Having found the line containing "Picture 3: Top" in the data below, reproduce that line and each one after it to the end, exactly, and include nothing else.
Data: Begin
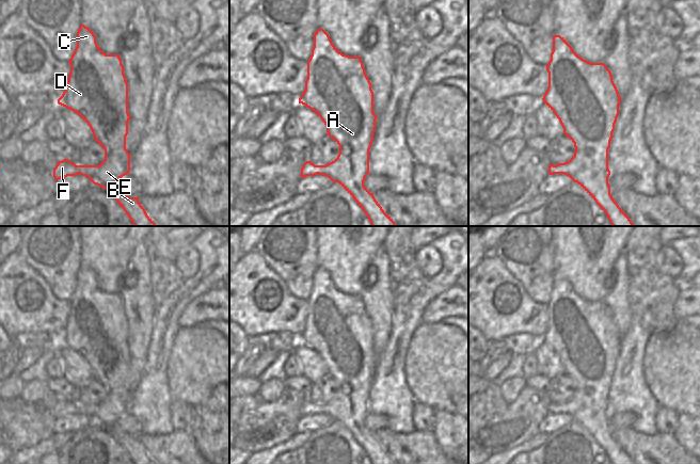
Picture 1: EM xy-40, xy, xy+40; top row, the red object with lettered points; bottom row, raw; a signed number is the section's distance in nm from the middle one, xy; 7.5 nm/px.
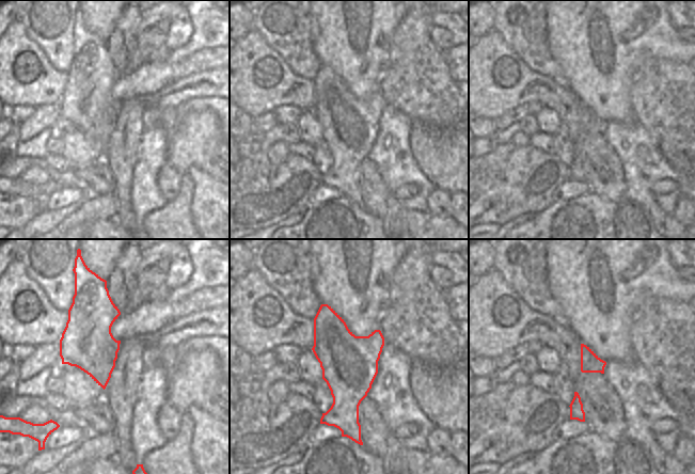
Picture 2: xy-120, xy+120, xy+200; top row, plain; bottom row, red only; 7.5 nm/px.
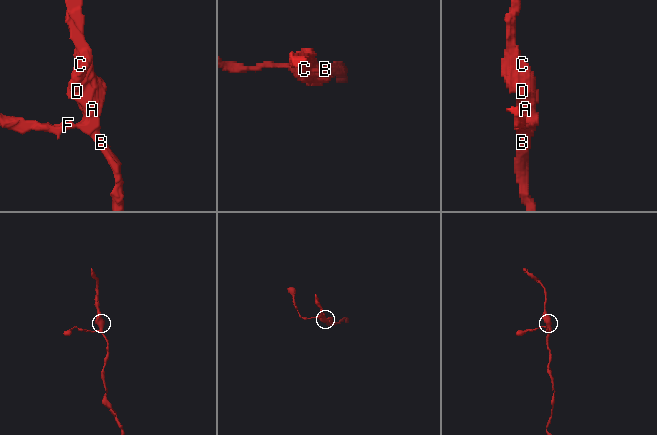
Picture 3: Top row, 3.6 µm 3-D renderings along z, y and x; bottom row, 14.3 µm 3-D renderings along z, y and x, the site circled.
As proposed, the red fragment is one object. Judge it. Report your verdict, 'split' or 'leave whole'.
leave whole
Data: End
**Result for this exercise:**
Picture 3: Top row, 3.6 µm 3-D renderings along z, y and x; bottom row, 14.3 µm 3-D renderings along z, y and x, the site circled.
As proposed, the red fragment is one object. Judge it. Report your verdict, 'split' or 'leave whole'.
leave whole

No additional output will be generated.